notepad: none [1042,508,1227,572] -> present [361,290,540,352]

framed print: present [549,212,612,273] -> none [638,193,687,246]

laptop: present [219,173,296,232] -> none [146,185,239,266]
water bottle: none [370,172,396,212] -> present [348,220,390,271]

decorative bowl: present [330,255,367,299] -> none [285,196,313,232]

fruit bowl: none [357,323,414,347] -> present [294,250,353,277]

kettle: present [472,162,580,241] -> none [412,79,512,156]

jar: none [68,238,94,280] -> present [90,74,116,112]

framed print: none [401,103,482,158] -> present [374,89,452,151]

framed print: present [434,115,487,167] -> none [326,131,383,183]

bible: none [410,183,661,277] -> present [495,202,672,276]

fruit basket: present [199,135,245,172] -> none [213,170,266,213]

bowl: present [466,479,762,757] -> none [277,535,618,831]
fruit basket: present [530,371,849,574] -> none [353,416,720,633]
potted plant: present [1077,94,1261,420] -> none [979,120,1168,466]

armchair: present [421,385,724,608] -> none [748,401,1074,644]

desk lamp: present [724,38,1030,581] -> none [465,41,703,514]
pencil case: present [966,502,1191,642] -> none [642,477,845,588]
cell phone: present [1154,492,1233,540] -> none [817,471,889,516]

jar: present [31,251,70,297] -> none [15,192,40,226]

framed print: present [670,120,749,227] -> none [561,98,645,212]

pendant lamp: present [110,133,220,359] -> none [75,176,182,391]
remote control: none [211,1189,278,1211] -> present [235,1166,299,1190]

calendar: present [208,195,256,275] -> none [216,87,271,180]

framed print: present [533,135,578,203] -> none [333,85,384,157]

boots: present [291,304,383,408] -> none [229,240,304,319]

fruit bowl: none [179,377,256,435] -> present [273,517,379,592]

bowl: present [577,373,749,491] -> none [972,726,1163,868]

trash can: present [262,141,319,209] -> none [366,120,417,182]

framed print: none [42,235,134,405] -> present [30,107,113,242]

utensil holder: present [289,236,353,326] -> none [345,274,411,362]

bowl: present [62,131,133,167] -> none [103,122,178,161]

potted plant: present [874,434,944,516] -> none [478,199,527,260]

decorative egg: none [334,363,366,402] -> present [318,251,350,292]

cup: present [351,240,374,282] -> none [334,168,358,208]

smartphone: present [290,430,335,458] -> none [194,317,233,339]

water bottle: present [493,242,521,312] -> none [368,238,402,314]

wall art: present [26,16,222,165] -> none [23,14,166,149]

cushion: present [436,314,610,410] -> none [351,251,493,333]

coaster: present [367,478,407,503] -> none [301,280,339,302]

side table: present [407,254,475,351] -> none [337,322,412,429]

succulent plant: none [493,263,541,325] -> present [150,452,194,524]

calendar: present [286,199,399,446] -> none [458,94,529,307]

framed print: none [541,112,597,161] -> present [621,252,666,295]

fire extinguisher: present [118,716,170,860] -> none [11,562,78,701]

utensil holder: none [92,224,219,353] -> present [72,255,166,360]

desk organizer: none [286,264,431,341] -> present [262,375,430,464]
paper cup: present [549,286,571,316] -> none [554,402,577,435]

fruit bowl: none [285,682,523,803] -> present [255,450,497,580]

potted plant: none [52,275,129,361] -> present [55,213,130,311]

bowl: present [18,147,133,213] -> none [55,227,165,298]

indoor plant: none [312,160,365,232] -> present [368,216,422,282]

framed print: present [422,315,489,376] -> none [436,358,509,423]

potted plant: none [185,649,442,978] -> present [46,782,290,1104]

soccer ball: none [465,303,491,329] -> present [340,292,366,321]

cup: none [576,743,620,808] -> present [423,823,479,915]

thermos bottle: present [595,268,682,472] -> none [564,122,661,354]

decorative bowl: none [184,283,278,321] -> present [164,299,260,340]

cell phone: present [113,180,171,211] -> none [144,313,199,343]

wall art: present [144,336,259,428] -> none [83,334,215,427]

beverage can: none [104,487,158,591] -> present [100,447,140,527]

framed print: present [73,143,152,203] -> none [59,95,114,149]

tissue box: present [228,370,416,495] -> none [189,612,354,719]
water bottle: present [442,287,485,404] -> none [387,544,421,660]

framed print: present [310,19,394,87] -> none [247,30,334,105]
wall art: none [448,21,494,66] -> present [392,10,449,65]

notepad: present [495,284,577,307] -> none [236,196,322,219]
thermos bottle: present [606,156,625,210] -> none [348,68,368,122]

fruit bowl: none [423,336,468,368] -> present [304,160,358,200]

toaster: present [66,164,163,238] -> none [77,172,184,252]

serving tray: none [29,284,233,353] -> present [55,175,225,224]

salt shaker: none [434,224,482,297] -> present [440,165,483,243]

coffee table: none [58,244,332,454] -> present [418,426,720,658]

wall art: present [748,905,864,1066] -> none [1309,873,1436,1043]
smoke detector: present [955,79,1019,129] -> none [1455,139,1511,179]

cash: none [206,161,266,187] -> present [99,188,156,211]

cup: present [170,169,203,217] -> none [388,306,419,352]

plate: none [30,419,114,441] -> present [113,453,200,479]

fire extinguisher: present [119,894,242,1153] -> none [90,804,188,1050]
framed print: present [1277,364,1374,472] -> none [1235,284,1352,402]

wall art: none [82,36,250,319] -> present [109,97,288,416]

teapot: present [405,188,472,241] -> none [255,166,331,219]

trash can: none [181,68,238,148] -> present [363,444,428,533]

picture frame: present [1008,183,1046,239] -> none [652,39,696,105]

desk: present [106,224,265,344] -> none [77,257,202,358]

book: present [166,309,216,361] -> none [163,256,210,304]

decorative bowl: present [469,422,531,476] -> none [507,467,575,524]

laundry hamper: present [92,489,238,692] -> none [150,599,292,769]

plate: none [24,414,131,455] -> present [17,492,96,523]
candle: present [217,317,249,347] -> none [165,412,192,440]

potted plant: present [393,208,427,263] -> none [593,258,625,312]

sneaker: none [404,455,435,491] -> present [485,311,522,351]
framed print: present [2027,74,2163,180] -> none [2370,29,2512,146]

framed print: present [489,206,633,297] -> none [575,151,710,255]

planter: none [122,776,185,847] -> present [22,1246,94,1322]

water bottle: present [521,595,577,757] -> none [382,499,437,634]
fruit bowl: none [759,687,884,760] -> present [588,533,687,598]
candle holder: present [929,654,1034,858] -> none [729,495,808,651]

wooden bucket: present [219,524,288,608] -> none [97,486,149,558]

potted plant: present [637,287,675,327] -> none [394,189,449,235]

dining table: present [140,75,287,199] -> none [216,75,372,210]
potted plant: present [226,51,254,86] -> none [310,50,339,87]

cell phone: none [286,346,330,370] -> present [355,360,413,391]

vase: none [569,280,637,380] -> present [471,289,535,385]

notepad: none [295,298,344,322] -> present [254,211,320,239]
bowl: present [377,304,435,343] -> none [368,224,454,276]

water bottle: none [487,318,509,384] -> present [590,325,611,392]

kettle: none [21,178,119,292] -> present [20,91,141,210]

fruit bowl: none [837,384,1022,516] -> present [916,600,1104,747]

══════════════════════════════

_What you should do_
In the listing above, find the line with "framed print: present [670,120,749,227]" and the line with "cup: none [576,743,620,808]". Output those two lines and every line between them, exactly as written.

_Response to this task_
framed print: present [670,120,749,227] -> none [561,98,645,212]

pendant lamp: present [110,133,220,359] -> none [75,176,182,391]
remote control: none [211,1189,278,1211] -> present [235,1166,299,1190]

calendar: present [208,195,256,275] -> none [216,87,271,180]

framed print: present [533,135,578,203] -> none [333,85,384,157]

boots: present [291,304,383,408] -> none [229,240,304,319]

fruit bowl: none [179,377,256,435] -> present [273,517,379,592]

bowl: present [577,373,749,491] -> none [972,726,1163,868]

trash can: present [262,141,319,209] -> none [366,120,417,182]

framed print: none [42,235,134,405] -> present [30,107,113,242]

utensil holder: present [289,236,353,326] -> none [345,274,411,362]

bowl: present [62,131,133,167] -> none [103,122,178,161]

potted plant: present [874,434,944,516] -> none [478,199,527,260]

decorative egg: none [334,363,366,402] -> present [318,251,350,292]

cup: present [351,240,374,282] -> none [334,168,358,208]

smartphone: present [290,430,335,458] -> none [194,317,233,339]

water bottle: present [493,242,521,312] -> none [368,238,402,314]

wall art: present [26,16,222,165] -> none [23,14,166,149]

cushion: present [436,314,610,410] -> none [351,251,493,333]

coaster: present [367,478,407,503] -> none [301,280,339,302]

side table: present [407,254,475,351] -> none [337,322,412,429]

succulent plant: none [493,263,541,325] -> present [150,452,194,524]

calendar: present [286,199,399,446] -> none [458,94,529,307]

framed print: none [541,112,597,161] -> present [621,252,666,295]

fire extinguisher: present [118,716,170,860] -> none [11,562,78,701]

utensil holder: none [92,224,219,353] -> present [72,255,166,360]

desk organizer: none [286,264,431,341] -> present [262,375,430,464]
paper cup: present [549,286,571,316] -> none [554,402,577,435]

fruit bowl: none [285,682,523,803] -> present [255,450,497,580]

potted plant: none [52,275,129,361] -> present [55,213,130,311]

bowl: present [18,147,133,213] -> none [55,227,165,298]

indoor plant: none [312,160,365,232] -> present [368,216,422,282]

framed print: present [422,315,489,376] -> none [436,358,509,423]

potted plant: none [185,649,442,978] -> present [46,782,290,1104]

soccer ball: none [465,303,491,329] -> present [340,292,366,321]

cup: none [576,743,620,808] -> present [423,823,479,915]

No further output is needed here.